SYSTEM REQUIREMENTS¶
You need Perl, DBI, DBD::mysql, and some core packages that ought to be
installed in any reasonably new version of Perl.
BUGS¶
For a list of known bugs, see
http://www.percona.com/bugs/pt-visual-explain
<
http://www.percona.com/bugs/pt-visual-explain>.
Please report bugs at
https://bugs.launchpad.net/percona-toolkit
<
https://bugs.launchpad.net/percona-toolkit>. Include the following
information in your bug report:
- •
- Complete command-line used to run the tool
- •
- Tool "--version"
- •
- MySQL version of all servers involved
- •
- Output from the tool including STDERR
- •
- Input files (log/dump/config files, etc.)
If possible, include debugging output by running the tool with
"PTDEBUG"; see "ENVIRONMENT".
DOWNLOADING¶
Visit
http://www.percona.com/software/percona-toolkit/
<
http://www.percona.com/software/percona-toolkit/> to download the
latest release of Percona Toolkit.

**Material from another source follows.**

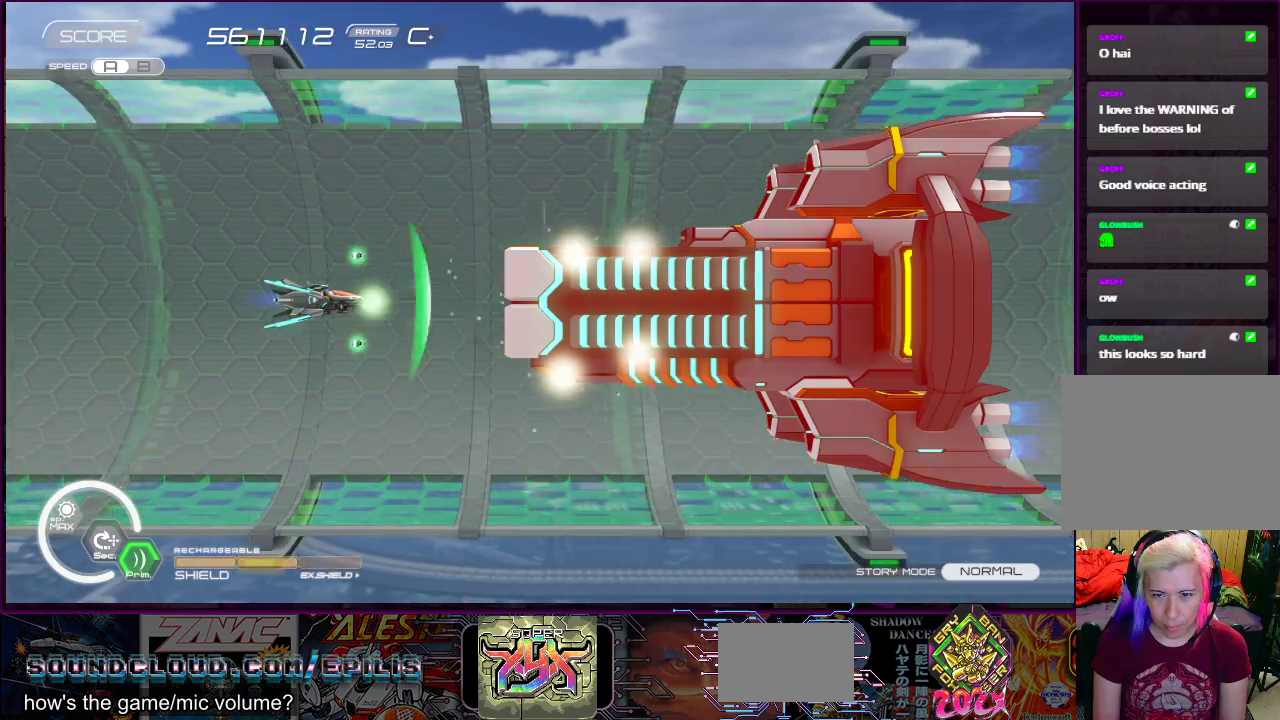
{"buttons": ["SQUARE"], "right_stick": "center", "events": [[133, "DPAD_UP", "down"], [150, "DPAD_LEFT", "up"], [150, "DPAD_UP", "up"], [367, "DPAD_LEFT", "down"], [483, "DPAD_LEFT", "up"]]}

Or, get the latest release from the command
line:
wget percona.com/get/percona-toolkit.tar.gz
wget percona.com/get/percona-toolkit.rpm
wget percona.com/get/percona-toolkit.deb
You can also get individual tools from the latest release:
wget percona.com/get/TOOL
Replace "TOOL" with the name of any tool.
AUTHORS¶
Baron Schwartz
This tool is part of Percona Toolkit, a collection of advanced command-line
tools developed by Percona for MySQL support and consulting. Percona Toolkit
was forked from two projects in June, 2011: Maatkit and Aspersa. Those
projects were created by Baron Schwartz and developed primarily by him and
Daniel Nichter, both of whom are employed by Percona. Visit
<
http://www.percona.com/software/> for more software developed by
Percona.
COPYRIGHT, LICENSE, AND WARRANTY¶
This program is copyright 2007-2011 Baron Schwartz, 2011-2012 Percona Inc.
Feedback and improvements are welcome.
THIS PROGRAM IS PROVIDED "AS IS" AND WITHOUT ANY EXPRESS OR IMPLIED
WARRANTIES, INCLUDING, WITHOUT LIMITATION, THE IMPLIED WARRANTIES OF
MERCHANTABILITY AND FITNESS FOR A PARTICULAR PURPOSE.
This program is free software; you can redistribute it and/or modify it under
the terms of the GNU General Public License as published by the Free Software
Foundation, version 2; OR the Perl Artistic License. On UNIX and similar
systems, you can issue `man perlgpl' or `man perlartistic' to read these
licenses.
You should have received a copy of the GNU General Public License along with
this program; if not, write to the Free Software Foundation, Inc., 59 Temple
Place, Suite 330, Boston, MA 02111-1307 USA.